_Requirement:_ Where a line in the records below includes "linejoin", pull that line out.

_Records to use:_

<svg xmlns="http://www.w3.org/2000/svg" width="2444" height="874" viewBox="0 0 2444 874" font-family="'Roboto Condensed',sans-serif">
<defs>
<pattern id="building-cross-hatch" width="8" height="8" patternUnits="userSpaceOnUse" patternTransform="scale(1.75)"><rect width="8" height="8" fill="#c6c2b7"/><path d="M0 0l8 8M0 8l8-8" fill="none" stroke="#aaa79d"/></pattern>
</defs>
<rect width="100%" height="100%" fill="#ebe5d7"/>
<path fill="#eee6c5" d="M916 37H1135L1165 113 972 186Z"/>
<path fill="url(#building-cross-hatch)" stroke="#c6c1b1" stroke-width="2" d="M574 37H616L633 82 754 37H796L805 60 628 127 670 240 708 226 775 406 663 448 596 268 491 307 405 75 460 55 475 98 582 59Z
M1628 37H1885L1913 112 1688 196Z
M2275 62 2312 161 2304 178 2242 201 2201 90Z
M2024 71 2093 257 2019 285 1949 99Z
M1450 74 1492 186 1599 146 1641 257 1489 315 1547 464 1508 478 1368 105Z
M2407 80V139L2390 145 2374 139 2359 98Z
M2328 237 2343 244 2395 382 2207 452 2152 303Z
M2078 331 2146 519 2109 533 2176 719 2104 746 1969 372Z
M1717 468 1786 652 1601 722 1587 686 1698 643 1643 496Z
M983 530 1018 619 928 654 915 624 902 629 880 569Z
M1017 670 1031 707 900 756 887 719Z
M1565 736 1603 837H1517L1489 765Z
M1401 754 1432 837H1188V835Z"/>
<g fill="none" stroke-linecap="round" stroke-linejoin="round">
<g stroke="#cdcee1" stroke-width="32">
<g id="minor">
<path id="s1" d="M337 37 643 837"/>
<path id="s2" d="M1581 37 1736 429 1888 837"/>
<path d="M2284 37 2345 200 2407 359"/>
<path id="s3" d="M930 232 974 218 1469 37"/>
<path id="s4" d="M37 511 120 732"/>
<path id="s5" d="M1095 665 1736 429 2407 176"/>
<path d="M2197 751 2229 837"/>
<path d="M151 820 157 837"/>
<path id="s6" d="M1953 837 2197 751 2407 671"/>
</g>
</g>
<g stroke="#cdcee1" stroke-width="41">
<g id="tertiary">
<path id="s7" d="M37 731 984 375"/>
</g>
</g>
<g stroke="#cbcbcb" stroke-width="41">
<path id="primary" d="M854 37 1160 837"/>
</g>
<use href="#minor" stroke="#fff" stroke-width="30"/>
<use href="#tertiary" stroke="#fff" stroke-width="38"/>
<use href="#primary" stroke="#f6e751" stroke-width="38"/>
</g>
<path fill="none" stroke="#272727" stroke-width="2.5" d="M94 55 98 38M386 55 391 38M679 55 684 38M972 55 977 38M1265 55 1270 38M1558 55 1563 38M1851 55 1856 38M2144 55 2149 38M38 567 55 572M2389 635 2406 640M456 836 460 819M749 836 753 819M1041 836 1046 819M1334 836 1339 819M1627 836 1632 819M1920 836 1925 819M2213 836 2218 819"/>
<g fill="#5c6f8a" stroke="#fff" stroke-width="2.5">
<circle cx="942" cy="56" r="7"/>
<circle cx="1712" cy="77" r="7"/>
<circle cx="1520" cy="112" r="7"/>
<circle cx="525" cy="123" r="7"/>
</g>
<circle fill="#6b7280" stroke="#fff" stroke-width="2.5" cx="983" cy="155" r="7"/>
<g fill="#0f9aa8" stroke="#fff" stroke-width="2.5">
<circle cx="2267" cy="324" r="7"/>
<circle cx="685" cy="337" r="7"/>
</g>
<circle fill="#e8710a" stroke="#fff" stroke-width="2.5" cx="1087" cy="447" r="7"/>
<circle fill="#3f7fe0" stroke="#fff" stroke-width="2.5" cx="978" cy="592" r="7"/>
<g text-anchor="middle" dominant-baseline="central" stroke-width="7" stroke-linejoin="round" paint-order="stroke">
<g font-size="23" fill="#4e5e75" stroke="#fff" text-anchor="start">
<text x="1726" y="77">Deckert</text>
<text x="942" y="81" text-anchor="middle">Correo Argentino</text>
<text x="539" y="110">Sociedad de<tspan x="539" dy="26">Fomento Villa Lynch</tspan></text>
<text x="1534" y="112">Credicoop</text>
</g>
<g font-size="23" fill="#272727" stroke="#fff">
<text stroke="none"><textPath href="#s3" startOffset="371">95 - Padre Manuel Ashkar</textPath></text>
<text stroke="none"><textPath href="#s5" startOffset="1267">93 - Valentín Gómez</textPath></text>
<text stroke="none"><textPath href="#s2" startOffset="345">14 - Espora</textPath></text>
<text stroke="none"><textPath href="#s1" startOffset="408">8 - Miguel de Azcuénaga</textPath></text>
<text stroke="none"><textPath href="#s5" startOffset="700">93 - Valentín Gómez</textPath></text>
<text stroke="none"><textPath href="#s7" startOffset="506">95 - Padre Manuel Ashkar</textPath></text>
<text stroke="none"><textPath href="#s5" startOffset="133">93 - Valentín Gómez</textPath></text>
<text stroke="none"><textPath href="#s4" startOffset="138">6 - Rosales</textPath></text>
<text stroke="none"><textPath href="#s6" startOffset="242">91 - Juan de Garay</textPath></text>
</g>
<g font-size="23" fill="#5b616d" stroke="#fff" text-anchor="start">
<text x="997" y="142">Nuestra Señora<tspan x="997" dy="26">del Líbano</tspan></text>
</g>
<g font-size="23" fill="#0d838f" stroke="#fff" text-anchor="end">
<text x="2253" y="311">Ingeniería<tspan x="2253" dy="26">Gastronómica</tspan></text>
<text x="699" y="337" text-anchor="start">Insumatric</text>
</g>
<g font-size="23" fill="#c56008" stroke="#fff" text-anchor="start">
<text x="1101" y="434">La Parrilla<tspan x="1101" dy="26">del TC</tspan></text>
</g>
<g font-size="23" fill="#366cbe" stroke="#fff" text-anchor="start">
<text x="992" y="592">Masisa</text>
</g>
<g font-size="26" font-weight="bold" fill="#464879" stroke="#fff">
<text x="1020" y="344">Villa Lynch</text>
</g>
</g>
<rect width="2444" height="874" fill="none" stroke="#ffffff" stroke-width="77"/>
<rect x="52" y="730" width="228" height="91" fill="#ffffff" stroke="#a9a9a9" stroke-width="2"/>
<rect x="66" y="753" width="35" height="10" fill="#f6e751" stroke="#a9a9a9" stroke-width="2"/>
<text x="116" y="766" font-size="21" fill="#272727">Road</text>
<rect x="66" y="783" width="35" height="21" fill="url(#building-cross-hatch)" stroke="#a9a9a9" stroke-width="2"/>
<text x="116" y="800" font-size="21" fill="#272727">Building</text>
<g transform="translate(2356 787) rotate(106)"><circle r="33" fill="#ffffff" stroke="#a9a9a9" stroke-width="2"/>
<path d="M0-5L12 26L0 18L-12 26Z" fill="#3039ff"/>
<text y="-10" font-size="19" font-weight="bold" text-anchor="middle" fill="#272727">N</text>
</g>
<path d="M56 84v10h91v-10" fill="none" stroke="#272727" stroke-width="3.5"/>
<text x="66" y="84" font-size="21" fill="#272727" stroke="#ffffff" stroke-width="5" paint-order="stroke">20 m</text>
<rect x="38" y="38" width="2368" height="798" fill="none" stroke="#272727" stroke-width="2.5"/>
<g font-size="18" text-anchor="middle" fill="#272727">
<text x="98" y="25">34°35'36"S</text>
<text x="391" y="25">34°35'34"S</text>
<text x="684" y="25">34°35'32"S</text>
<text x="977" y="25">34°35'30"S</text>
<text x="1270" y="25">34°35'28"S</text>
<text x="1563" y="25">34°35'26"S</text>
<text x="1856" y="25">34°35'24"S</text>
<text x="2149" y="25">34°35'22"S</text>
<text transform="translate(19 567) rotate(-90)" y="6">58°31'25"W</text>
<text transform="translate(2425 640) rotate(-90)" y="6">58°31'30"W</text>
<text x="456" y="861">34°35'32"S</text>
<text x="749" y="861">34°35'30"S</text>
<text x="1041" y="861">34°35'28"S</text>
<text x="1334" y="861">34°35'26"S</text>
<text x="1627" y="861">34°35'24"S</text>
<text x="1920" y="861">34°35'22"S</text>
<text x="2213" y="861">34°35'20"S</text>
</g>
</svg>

_Output below:_
<g fill="none" stroke-linecap="round" stroke-linejoin="round">
<g text-anchor="middle" dominant-baseline="central" stroke-width="7" stroke-linejoin="round" paint-order="stroke">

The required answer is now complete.